- Source records -

□ □ □ □

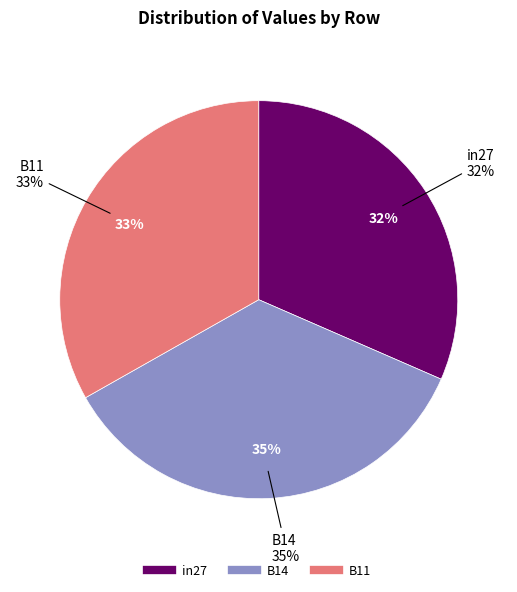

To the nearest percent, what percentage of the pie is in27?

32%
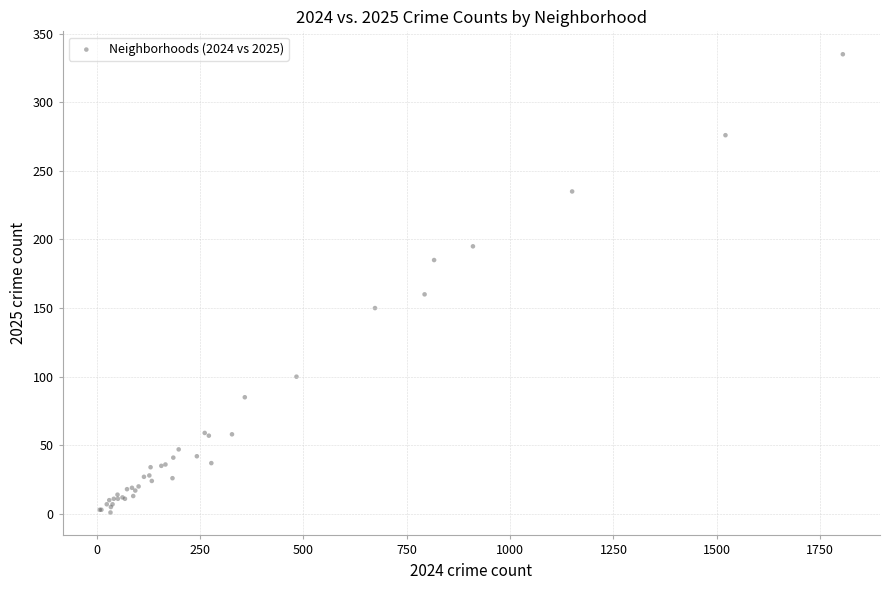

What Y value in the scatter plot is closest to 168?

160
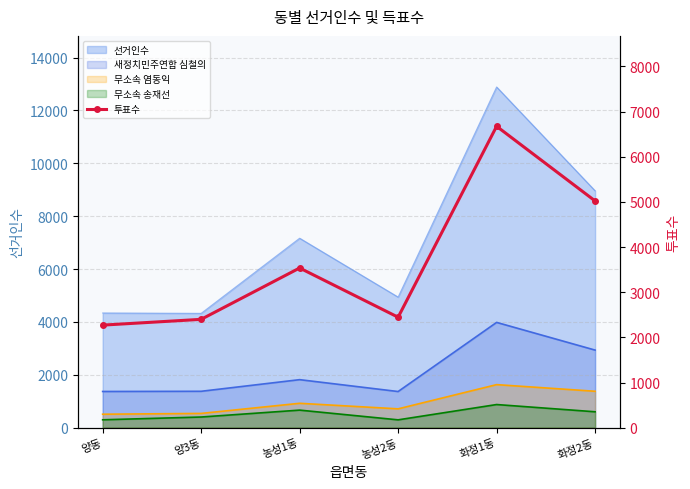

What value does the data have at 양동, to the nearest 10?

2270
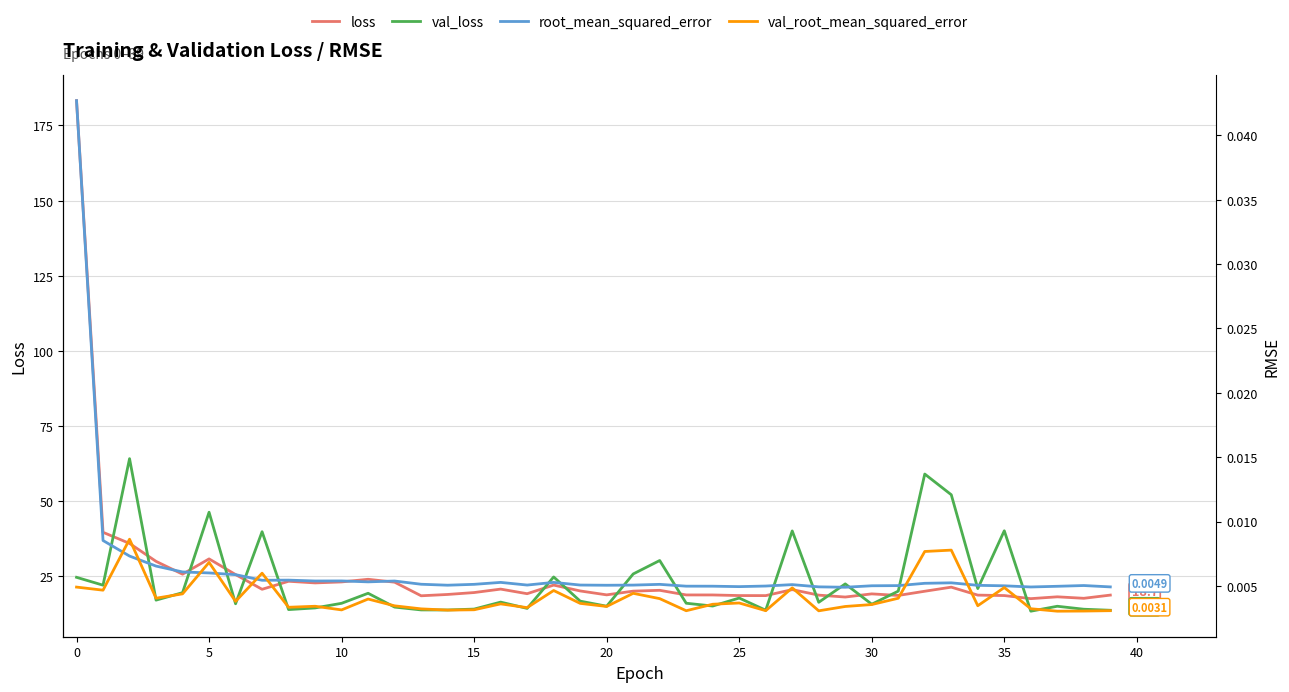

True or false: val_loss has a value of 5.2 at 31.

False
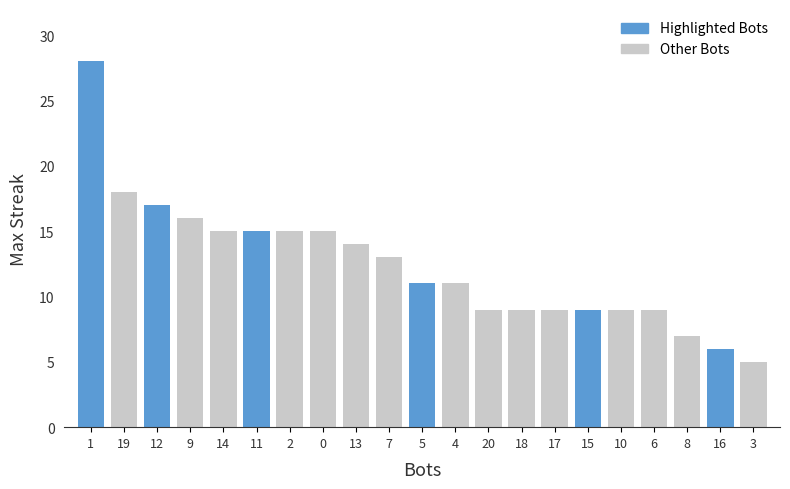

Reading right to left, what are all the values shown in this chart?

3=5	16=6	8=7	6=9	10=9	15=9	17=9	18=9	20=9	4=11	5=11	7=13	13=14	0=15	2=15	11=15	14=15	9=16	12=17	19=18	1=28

□ □ □ □

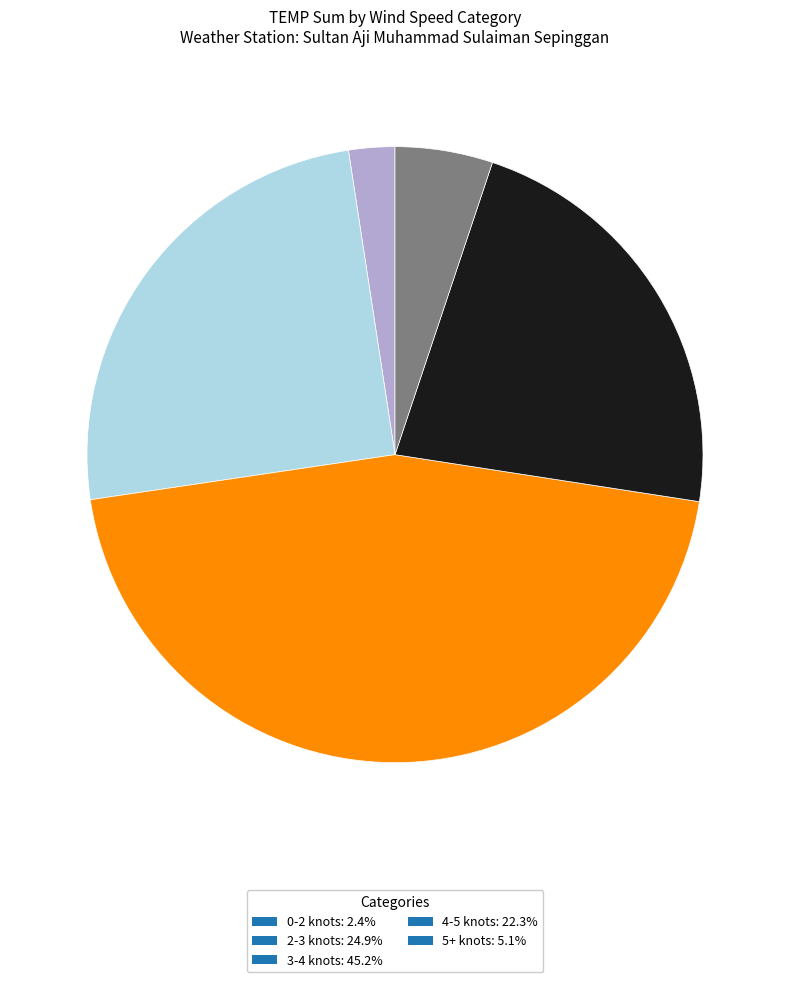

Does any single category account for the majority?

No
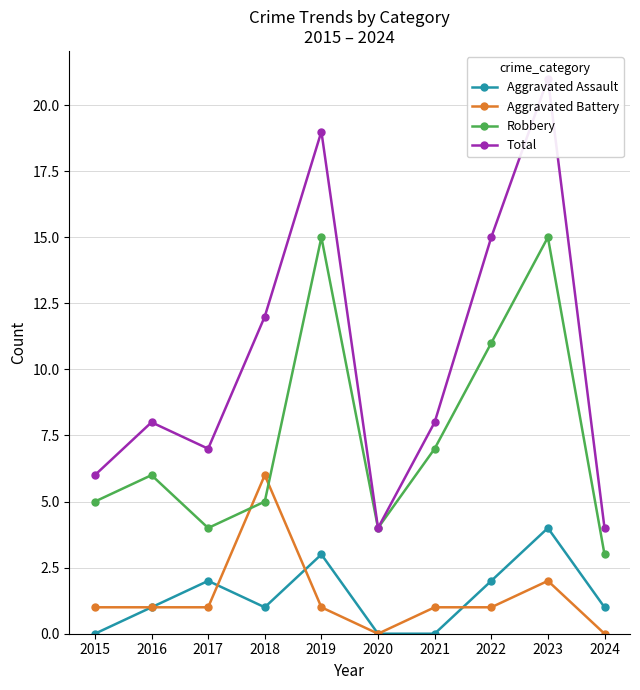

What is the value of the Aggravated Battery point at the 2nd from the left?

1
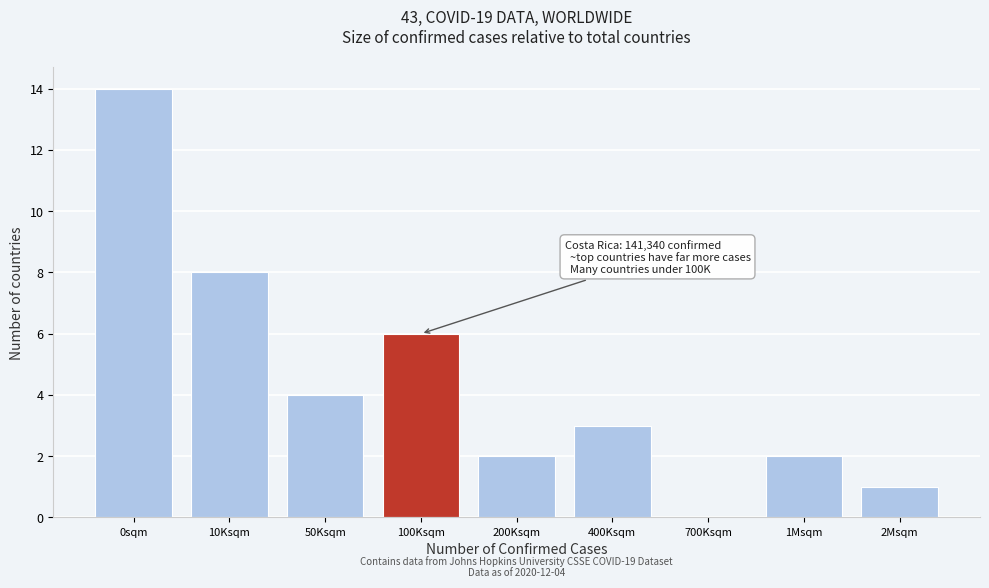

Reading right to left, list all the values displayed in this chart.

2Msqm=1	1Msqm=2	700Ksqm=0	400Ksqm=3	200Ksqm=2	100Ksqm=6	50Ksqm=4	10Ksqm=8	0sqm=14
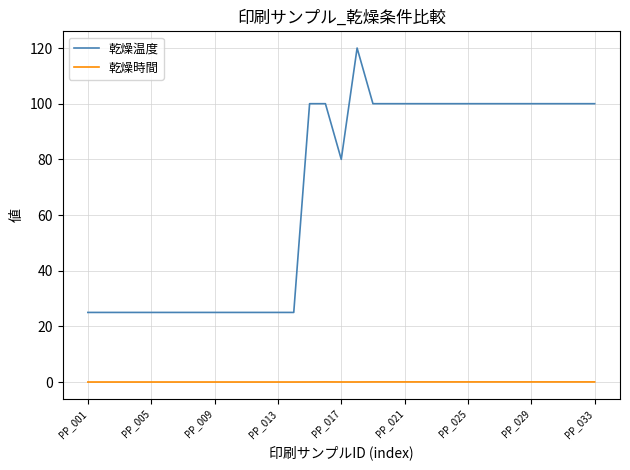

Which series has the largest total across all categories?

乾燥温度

□ □ □ □

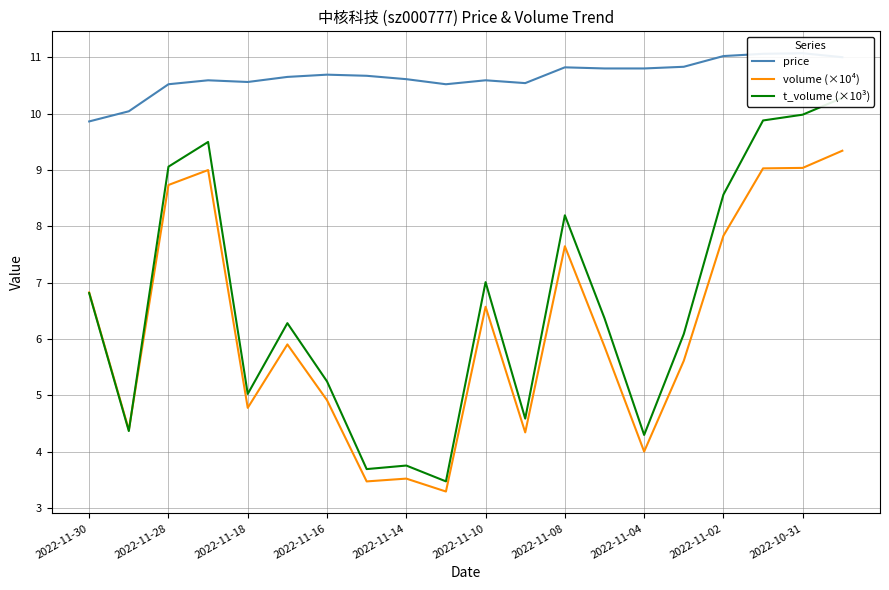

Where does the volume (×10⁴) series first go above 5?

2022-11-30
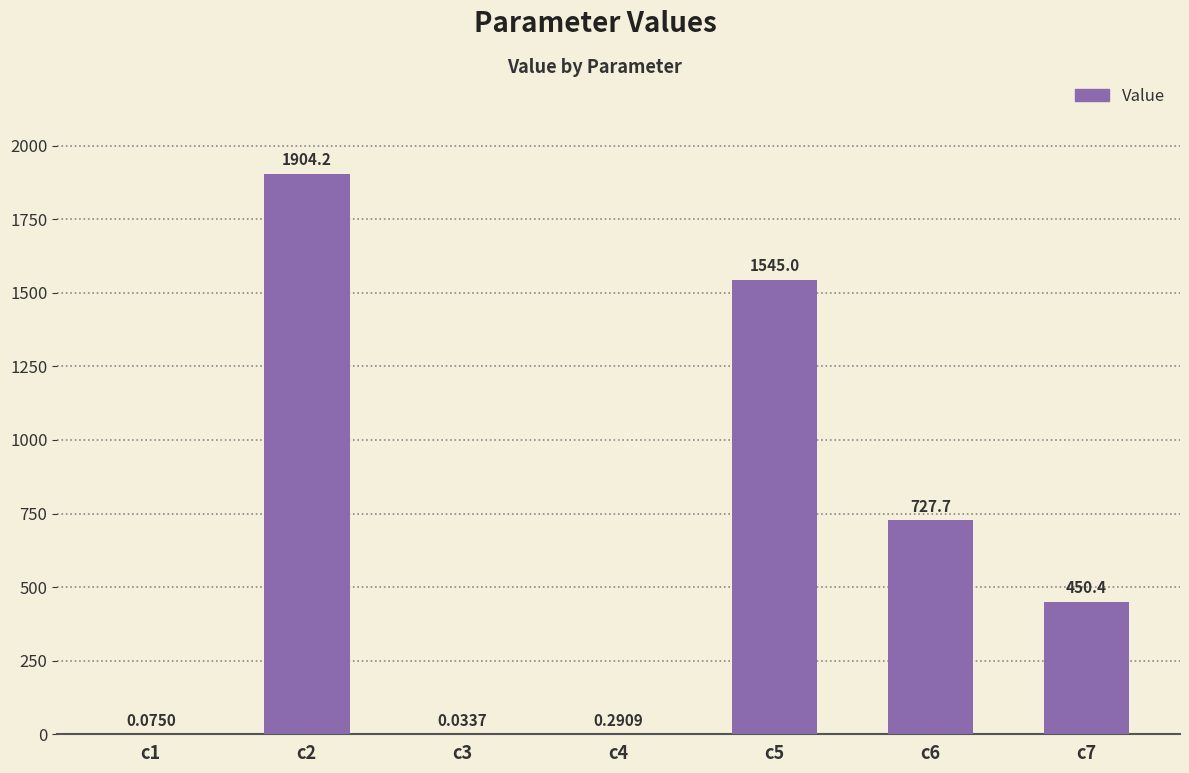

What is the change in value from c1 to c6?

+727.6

□ □ □ □

- Activity -
Copy out the stretch of the listing above from the line containing "What Y value" through the line containing "Reading right to left, what", including both of those lines, and omit the pictures.

- Output of the task -
What Y value in the scatter plot is closest to 168?

160

What value does the data have at 양동, to the nearest 10?

2270

True or false: val_loss has a value of 5.2 at 31.

False

Reading right to left, what are all the values shown in this chart?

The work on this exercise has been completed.